Document text
By Yukio Strachan     Jan 21, 2012 in Politics
Within the first moments of the GOP debate in South Carolina, Republican presidential contender Newt Gingrich stole the spotlight, turning a question about allegations by his ex-wife into a scathing attack on the media.
Gingrich's campaign got a boost on Thursday when CNN's John King opened the debate in Charleston, South Carolina by asking Gingrich to comment about allegations made by his second ex-wife, Marianne, who told ABC News that he had sought an “open marriage" as an alternative to divorce, CNN reported.
"Would you like to take some time to respond to that?"
"No," Gingrich paused. "But I will."
The audience roared with thunderous applause.
“I think the destructive, vicious, negative nature of much of the news media makes it harder to govern this country, harder to attract decent people to run for public office,” he seethed. “And I am appalled that you would begin a presidential debate on a topic like that.”
Rising to their feet, the audience whistled and clapped as Gingrich appeared to take it all in.
Just hours before Thursday's final debate two days ahead of South Carolina's primary vote, ABC News released teasers with Marianne Gingrich in her first televised interview since her split from Gingrich in 1999, alleging that he informed her he was having an affair with Congressional aide, Callista Bisek, whom he married in 2000.
Marianne Gingrich also alleged Newt wanted an open marriage where he and Marianne would remain married but he would also keep Callista as a mistress.
"And I just stared at him and he said, 'Callista doesn't care what I do,'" Marianne Gingrich told ABC News' Brian Ross. "He wanted an open marriage and I refused."
Gingrich responded directly to his ex-wife’s allegations in the debate. “The story is false,” he said.
King told Gingrich that the allegations “did not come from our network.”
Emboldened, Gingrich scolded King on personal responsibility: “John, John it was repeated by your network. Don’t try to blame somebody else,” he said. “You and your staff chose to start the debate with it.”
More applause followed. The former House speaker added, “I am tired of the elite media protecting Barack Obama by attacking Republicans,” the Washington Post reported.
Then King transitioned to the other three candidates on the stage, Ron Paul, Mitt Romney and Rick Santorum.
"Speaker Gingrich doesn't believe this is an issue. Governor Perry says this is not an issue," King says. He turns to Santorum, "I just want to start with you, sir, and go down. Do you believe it is?"
Santorum's focused on Christianity and forgiveness and redemption: “This country is a very forgiving country. This country understands that we are all fallen and I'm very hopeful that we will be judged by that standard and not by a higher one on the ultimate day,” he said.
"Governor Romney?"
Romney wasn't going there. "John, let's get on to the real issues is all I've got to say."
King turns to Paul, "Congressman?"
Paul piggybacked on Santorum's comment on standards. “I think setting standards are very important,” he said. “I'm very proud that my wife of 54 years is with me tonight.”

Dataset excerpt
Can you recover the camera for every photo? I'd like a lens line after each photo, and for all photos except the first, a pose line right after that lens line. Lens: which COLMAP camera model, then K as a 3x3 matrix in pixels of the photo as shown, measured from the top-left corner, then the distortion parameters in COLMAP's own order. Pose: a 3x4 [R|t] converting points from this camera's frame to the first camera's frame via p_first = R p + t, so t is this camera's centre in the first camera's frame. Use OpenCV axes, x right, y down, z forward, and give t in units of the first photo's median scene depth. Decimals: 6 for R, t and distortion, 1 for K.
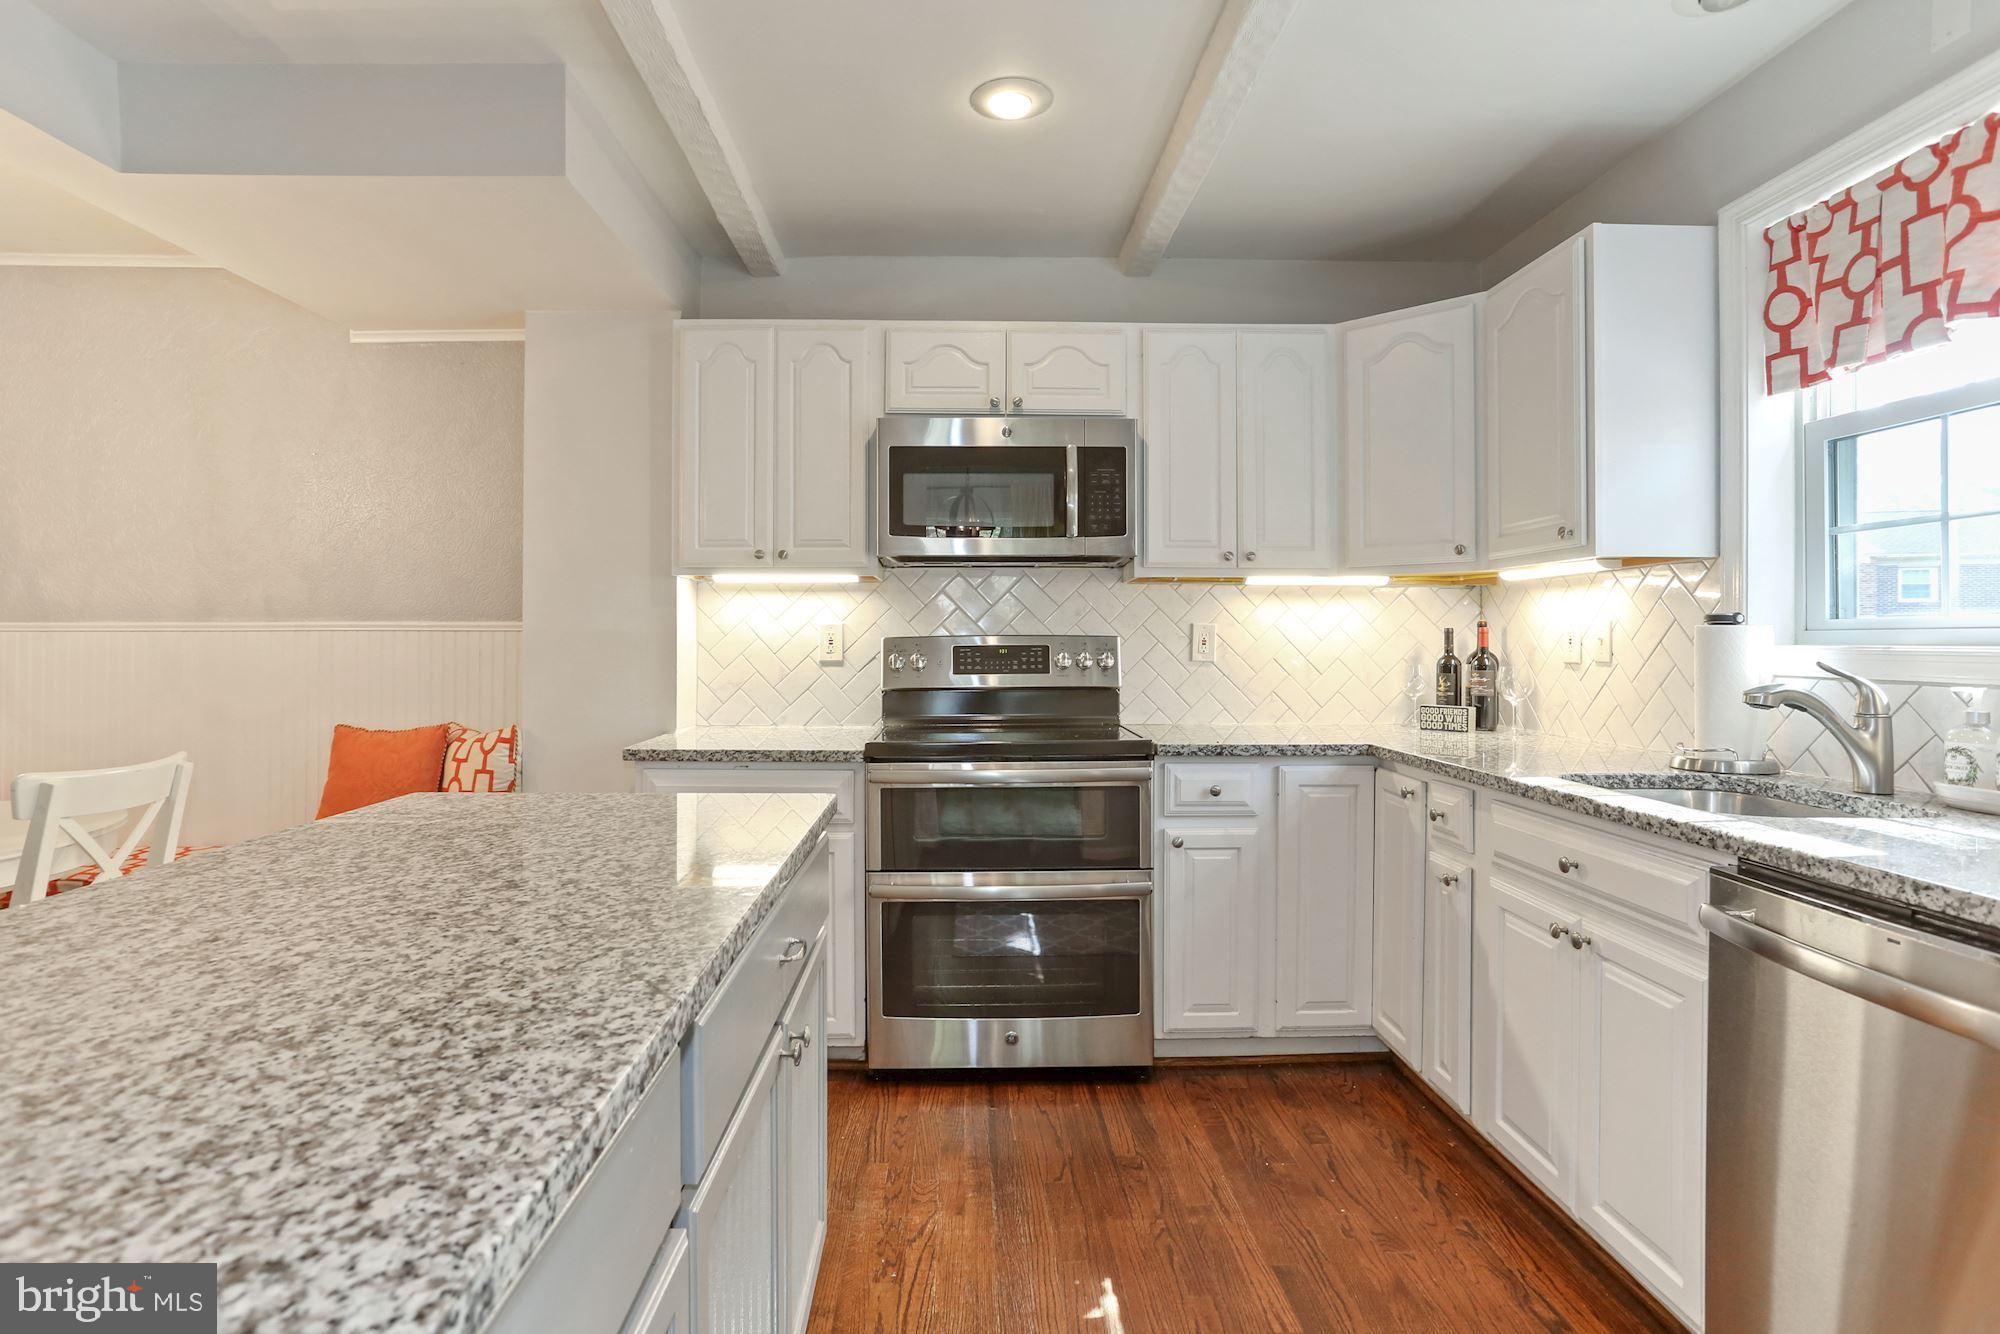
lens RADIAL K [[973.1, 0, 1006.6], [0, 973.1, 627.2], [0, 0, 1]] dist [-0.016410, 0.010566]
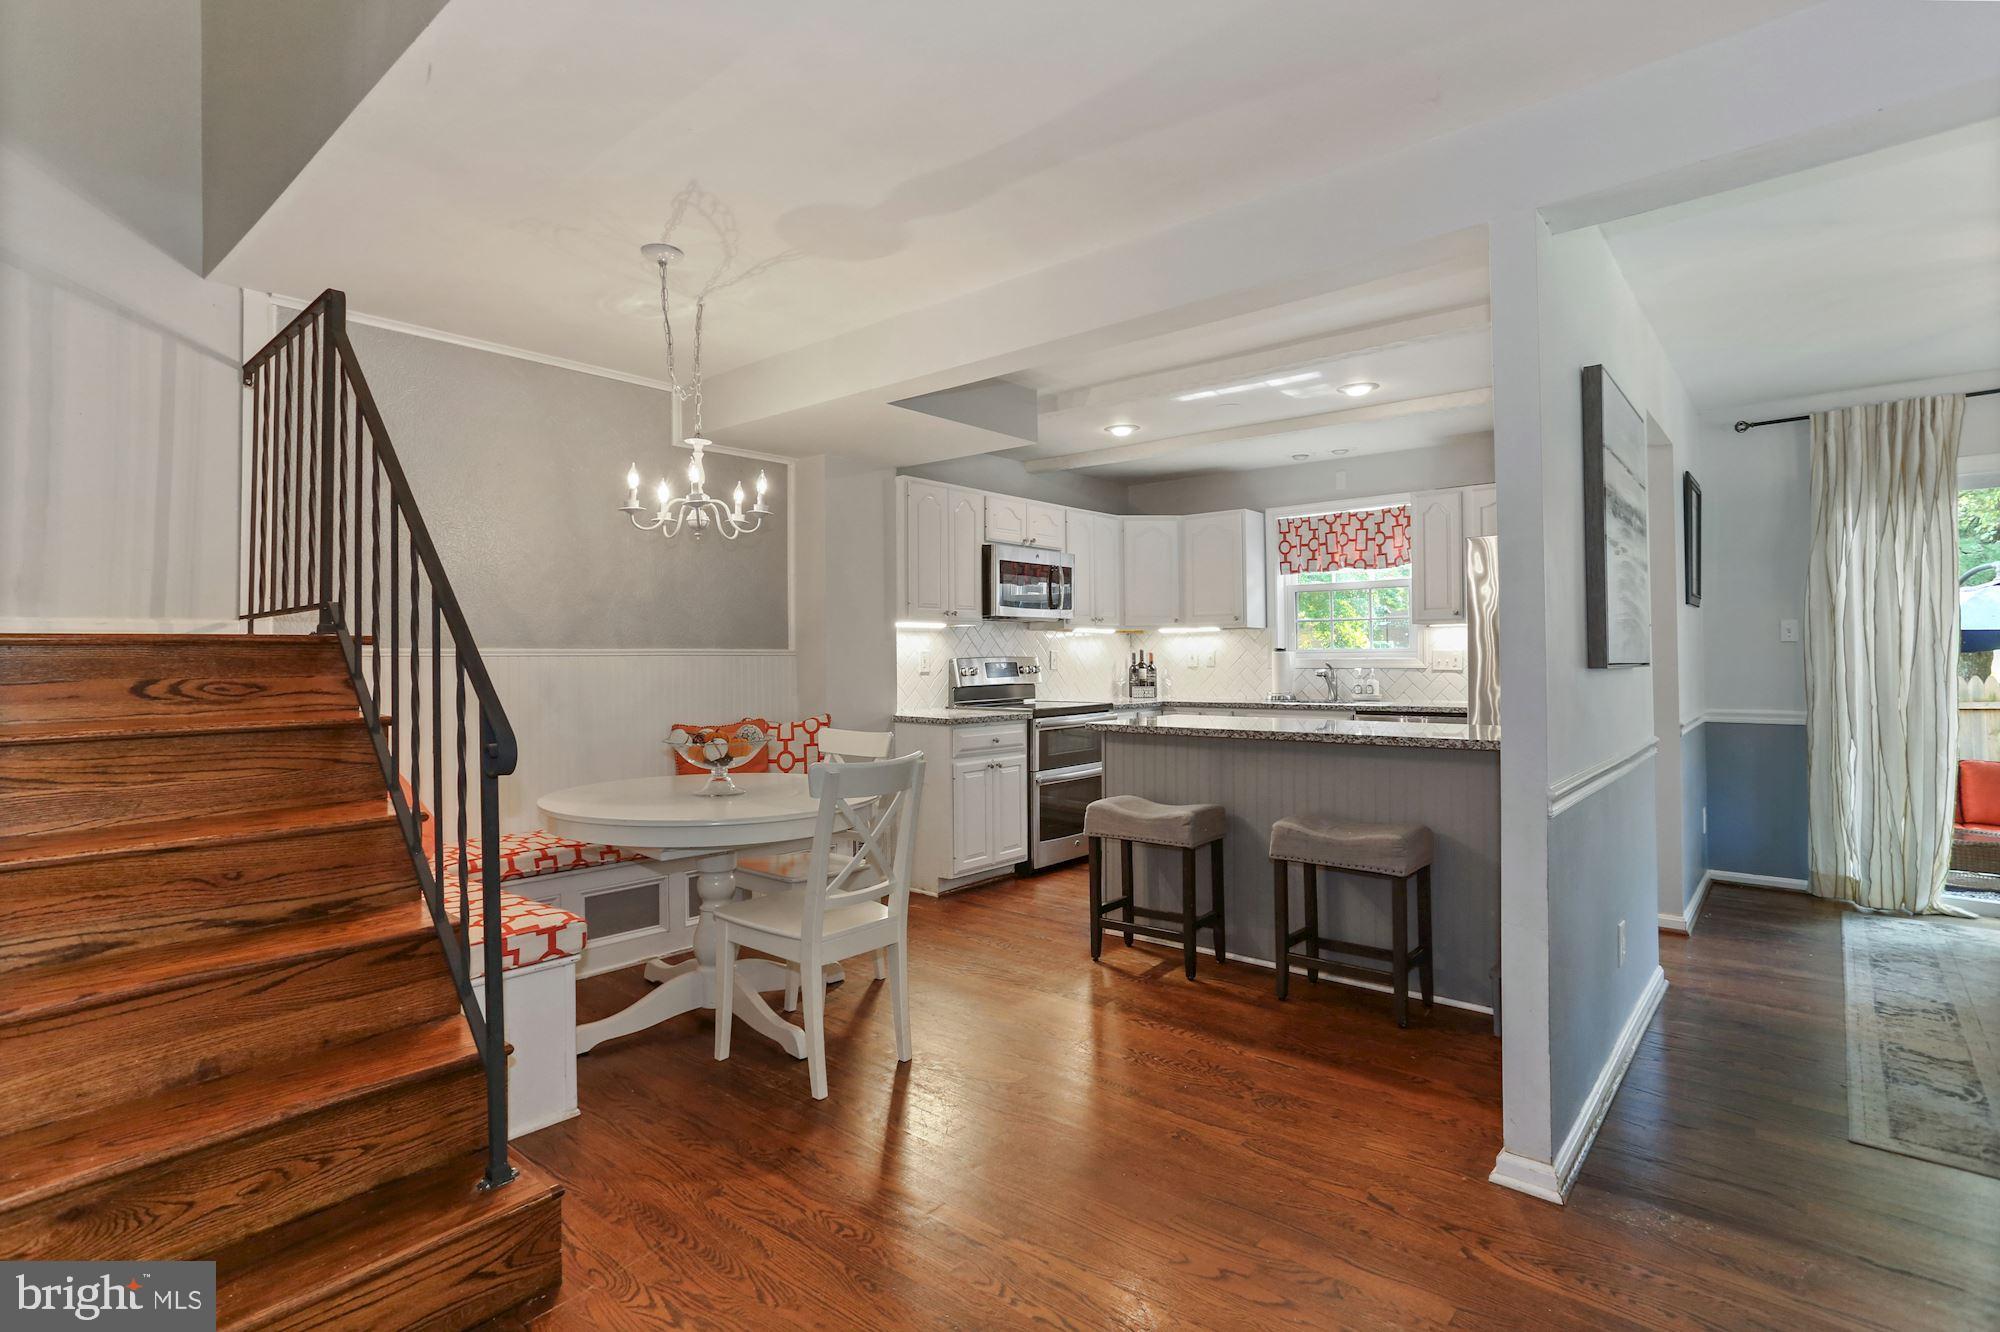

Task details
Which passage of the Gingrich debate article runs from "By Yukio Strachan" up to and including "with thunderous applause."? Copy it word for word.

Response
By Yukio Strachan     Jan 21, 2012 in Politics
Within the first moments of the GOP debate in South Carolina, Republican presidential contender Newt Gingrich stole the spotlight, turning a question about allegations by his ex-wife into a scathing attack on the media.
Gingrich's campaign got a boost on Thursday when CNN's John King opened the debate in Charleston, South Carolina by asking Gingrich to comment about allegations made by his second ex-wife, Marianne, who told ABC News that he had sought an “open marriage" as an alternative to divorce, CNN reported.
"Would you like to take some time to respond to that?"
"No," Gingrich paused. "But I will."
The audience roared with thunderous applause.